アロエ•ミゼラブル


「.............いま.......助けるから。.........待ってなさい。」
「ここは危ない....................お行きなさい。振り返らずに、まっすぐ。」
「私は................弱いよ。だが、今君よりも強くならないと、大切な物を失ってしまう...............気がする。..........................だから、力を貸してください。ハートレス。」
【名前】アロエ•ミゼラブル
【性別】男
【年齢】17
【性格】彼は無口だ。受け答えだって静かな口調だし、話しかけられなければ殆ど喋ることもしない。彼の声は深海のように静かで、深くて、それでいて柔らかい。寡黙でミステリアスな空気を纏う彼は、実は優しさに満ち溢れている。誰かのためになりたい。どんな小さなことだっていい、迷子の猫を探すのだって、木にひっかかってしまった風船をとってあげるのだっていい、彼は誰かの力になりたかった。

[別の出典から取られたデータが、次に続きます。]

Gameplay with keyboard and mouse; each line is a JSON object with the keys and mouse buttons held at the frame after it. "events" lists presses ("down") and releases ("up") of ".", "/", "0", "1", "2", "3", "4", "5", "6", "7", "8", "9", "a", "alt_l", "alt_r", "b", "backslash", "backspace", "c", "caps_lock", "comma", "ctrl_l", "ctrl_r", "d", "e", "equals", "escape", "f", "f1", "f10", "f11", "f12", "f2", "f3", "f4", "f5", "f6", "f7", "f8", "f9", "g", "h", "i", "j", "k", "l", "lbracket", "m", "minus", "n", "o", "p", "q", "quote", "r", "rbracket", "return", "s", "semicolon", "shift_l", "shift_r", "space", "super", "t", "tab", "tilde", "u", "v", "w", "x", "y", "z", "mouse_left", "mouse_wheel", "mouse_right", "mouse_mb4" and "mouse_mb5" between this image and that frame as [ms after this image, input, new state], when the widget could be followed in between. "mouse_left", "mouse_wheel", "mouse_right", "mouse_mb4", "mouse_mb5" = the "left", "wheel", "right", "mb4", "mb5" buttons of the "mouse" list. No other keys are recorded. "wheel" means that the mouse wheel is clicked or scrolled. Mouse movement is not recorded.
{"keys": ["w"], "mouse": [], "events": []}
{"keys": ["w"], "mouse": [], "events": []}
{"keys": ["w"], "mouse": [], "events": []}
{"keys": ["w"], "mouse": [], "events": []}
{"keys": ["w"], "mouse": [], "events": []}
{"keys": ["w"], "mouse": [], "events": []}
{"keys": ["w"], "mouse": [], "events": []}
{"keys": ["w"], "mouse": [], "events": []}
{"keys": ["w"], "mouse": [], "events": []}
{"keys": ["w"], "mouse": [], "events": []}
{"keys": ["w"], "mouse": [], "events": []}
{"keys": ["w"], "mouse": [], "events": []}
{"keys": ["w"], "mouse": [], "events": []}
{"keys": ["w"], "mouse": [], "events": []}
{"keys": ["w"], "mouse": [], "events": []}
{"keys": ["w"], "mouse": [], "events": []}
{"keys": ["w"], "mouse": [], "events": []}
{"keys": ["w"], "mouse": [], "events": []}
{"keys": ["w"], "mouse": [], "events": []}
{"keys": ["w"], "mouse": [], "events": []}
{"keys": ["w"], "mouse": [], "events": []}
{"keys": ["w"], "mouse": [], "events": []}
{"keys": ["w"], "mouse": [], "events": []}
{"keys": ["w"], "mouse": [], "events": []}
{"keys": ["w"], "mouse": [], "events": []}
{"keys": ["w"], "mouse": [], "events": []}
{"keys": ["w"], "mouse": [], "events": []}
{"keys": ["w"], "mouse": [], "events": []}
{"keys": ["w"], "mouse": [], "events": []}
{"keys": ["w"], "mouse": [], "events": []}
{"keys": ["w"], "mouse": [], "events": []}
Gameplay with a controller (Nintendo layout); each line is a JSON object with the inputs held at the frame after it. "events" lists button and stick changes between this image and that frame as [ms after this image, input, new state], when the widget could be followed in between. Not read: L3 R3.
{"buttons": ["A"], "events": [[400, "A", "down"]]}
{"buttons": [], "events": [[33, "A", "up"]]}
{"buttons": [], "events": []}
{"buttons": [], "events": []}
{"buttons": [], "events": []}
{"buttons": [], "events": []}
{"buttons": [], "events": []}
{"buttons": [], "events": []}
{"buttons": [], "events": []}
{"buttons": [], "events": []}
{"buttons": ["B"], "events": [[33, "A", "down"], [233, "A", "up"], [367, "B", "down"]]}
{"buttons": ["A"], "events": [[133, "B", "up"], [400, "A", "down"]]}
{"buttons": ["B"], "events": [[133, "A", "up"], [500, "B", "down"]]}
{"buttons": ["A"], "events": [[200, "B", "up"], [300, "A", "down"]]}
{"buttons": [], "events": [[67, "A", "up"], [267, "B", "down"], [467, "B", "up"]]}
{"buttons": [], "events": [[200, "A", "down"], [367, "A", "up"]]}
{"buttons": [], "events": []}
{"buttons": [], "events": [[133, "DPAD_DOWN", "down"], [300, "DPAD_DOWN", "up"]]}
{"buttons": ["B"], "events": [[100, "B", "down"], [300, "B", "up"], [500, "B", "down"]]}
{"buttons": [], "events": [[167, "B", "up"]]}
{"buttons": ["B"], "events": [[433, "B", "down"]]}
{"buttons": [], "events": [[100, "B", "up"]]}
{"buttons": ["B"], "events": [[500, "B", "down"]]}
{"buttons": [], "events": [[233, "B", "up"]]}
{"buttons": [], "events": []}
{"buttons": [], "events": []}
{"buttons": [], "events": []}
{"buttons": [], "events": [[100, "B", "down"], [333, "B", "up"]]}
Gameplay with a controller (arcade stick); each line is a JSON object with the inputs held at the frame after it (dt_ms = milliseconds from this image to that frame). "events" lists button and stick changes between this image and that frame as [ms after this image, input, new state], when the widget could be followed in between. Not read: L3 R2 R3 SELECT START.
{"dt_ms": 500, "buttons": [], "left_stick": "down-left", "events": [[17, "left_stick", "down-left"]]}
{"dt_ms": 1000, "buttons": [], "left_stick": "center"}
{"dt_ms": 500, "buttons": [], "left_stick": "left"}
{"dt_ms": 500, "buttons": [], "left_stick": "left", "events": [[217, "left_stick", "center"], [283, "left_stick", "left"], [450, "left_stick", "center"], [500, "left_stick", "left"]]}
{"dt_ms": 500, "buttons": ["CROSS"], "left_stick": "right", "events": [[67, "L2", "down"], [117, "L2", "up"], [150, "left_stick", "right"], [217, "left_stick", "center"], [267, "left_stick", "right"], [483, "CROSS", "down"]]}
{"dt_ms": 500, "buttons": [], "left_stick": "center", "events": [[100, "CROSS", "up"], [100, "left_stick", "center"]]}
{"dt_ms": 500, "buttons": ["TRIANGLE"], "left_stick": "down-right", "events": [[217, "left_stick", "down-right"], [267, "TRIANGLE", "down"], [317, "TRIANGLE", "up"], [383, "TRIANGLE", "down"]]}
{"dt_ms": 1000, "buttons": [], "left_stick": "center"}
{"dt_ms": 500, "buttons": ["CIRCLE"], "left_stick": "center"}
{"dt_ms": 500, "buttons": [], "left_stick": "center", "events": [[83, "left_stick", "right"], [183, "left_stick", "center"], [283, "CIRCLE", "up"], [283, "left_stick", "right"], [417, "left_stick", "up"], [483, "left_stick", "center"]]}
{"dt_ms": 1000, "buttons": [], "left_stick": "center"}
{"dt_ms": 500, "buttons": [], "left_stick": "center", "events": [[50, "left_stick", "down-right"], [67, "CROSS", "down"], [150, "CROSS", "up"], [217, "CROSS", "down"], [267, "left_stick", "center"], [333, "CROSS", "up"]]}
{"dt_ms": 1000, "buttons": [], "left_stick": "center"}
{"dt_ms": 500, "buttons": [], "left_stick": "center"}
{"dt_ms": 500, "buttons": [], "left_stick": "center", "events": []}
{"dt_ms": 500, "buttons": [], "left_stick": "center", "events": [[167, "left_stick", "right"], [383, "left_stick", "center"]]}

だけど。彼には才能がなかった。猫を探しても見つけられない、高いところに手は届かない。誰かの力になれるほどの才能なんてなかったんだ。彼はもともと、鬼灯に入るような落ちこぼれの中でも下の下、最下層に位置するような人間だ。やる気だけじゃあ、誰かを笑顔にできないことを彼は知ってる。彼は、周りが当たり前にできることができなかった。皆についていけなくなった彼は、どんどん周りへの共感性が低くなっていく。それを嘆きながらも彼は、自己憐憫に身を焼かれ続け、苦しい、悲しい、そんな感情に身を滅ぼされながら育った。彼は無口な少年になった。
【容姿】色素が抜け落ちたような褪せた白色の髪に乱雑に切られた髪で、普段はボサボサ。耳元も覆い隠されて、前髪は眉毛を隠す程度の長さ。まるでマスカレード(仮面舞踏会)につけていくような、目と鼻を覆う派手な黒と金の仮面をつけている。身長は162cmと、男性としてはかなり小柄。真っ白ななんの変哲もない長袖シャツ。黒いマントを羽織っている。手には機械製の、握ればボクサーのグローブのようになる大きめの篭手のようなものが付いている。真っ黒な膝までのダボダボのズボンを履いているが、その下からは機械製の足がのぞいている。靴は履いていない。
【生命】5【理性】5
【特徴】なし。彼にはなんの才能もない。
【能力】ハートレス
死への恐怖心を差し出す
筋力を何倍にも増強させることのできる機械の腕と脚を手に入れる。
【備考】彼はハートレスというヴィジョンに出会ったとき。どの感情を差し出すのかを問われたとき、彼は真っ先に『苦しみ』『悲しみ』を思い浮かべた。ようやくこの泥にまみれた日常から開放される。そう思った瞬間、彼の脳裏に、彼の中学生のときの恩師の言葉が思い浮かんだ。「逃げるな。」勉強ができずに、補修をサボってしまったときの教師の言葉が、何故かその時急に頭の中で再生された。逃げるな。何度も何度も、彼は迷って、迷っては 、死を恐れる恐怖心を差し出した。彼はもう、二度と逃げない。【逃げることができない。】
ハートレス
№060_無情【発現条件】
このヴィジョンは他人への共感性が薄くそれを嘆いている者を宿主として宿る。
【基本性能】
このヴィジョンは黒い翼を持った少女のヴィジョンである。足は無く、下半身の剣を蜘蛛の様に動かして歩行する。能力者にのみ視認可能、物理干渉能力アリ、身体能力は常人の2倍。飛行能力もアリ。言語活動は出来ない。
【特殊能力】
このヴィジョンの能力は機械化である。宿主は感情をひとつこのヴィジョンに献上する事で身体の任意の部位を永久的に機械化する。痛みも無く、頑丈で人間を超えた力を持ち人間では到達できない驚異的な精度を得る事が出来る。ただし、献上した感情も二度と戻る事は無い。